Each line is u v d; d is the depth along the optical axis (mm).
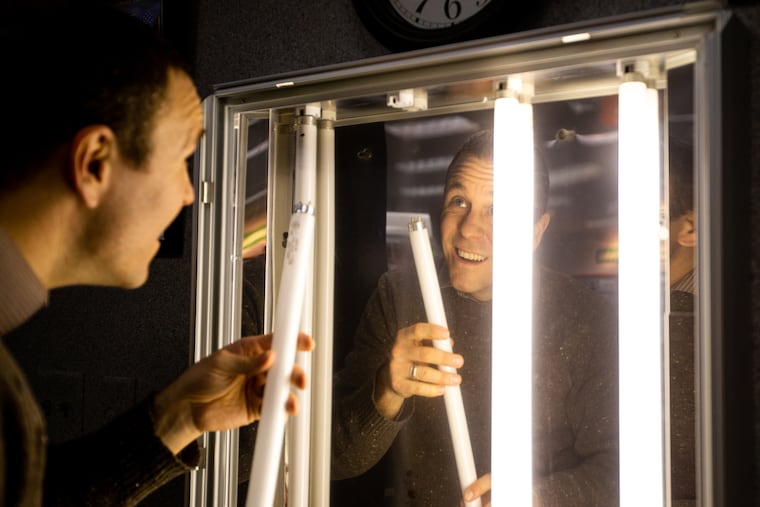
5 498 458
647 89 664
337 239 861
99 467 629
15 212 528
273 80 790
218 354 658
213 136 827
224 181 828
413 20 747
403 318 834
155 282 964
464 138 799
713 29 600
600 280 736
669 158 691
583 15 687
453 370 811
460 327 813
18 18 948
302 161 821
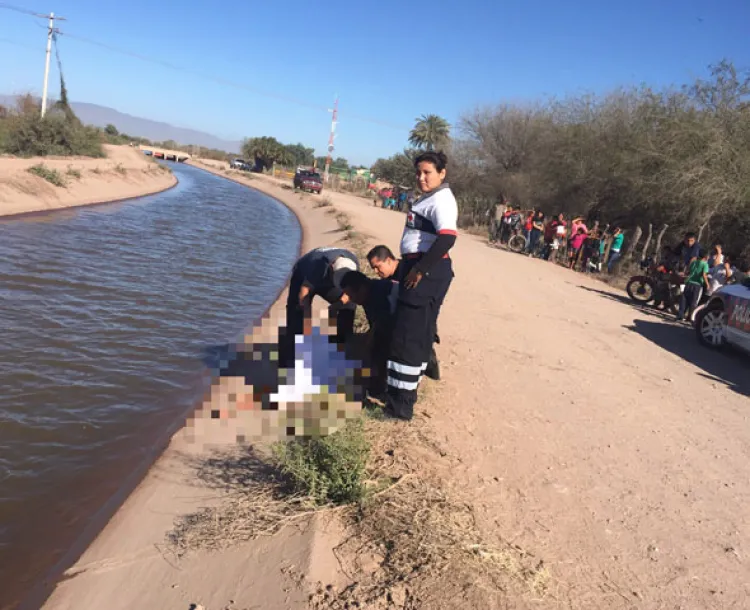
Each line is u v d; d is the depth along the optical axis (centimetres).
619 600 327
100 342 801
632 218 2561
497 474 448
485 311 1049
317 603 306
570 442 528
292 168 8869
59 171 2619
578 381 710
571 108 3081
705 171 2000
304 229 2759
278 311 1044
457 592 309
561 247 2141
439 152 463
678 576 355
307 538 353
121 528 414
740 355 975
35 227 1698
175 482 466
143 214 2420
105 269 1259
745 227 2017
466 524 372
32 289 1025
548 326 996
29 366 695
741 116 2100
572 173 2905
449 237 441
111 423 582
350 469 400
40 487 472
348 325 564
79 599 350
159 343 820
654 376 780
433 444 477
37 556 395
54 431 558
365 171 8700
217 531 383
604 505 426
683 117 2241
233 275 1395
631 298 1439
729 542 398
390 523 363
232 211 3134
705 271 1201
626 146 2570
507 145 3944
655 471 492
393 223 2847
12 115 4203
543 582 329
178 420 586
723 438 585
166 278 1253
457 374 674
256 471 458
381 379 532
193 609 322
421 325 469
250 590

ASSIGNMENT
Where the line holding "175 482 466" appears in the listing above, start reproducing exactly, and end with the line holding "631 298 1439".

YOUR RESPONSE
175 482 466
143 214 2420
105 269 1259
745 227 2017
466 524 372
32 289 1025
548 326 996
29 366 695
741 116 2100
572 173 2905
449 237 441
111 423 582
350 469 400
40 487 472
348 325 564
79 599 350
159 343 820
654 376 780
433 444 477
37 556 395
54 431 558
365 171 8700
217 531 383
604 505 426
683 117 2241
233 275 1395
631 298 1439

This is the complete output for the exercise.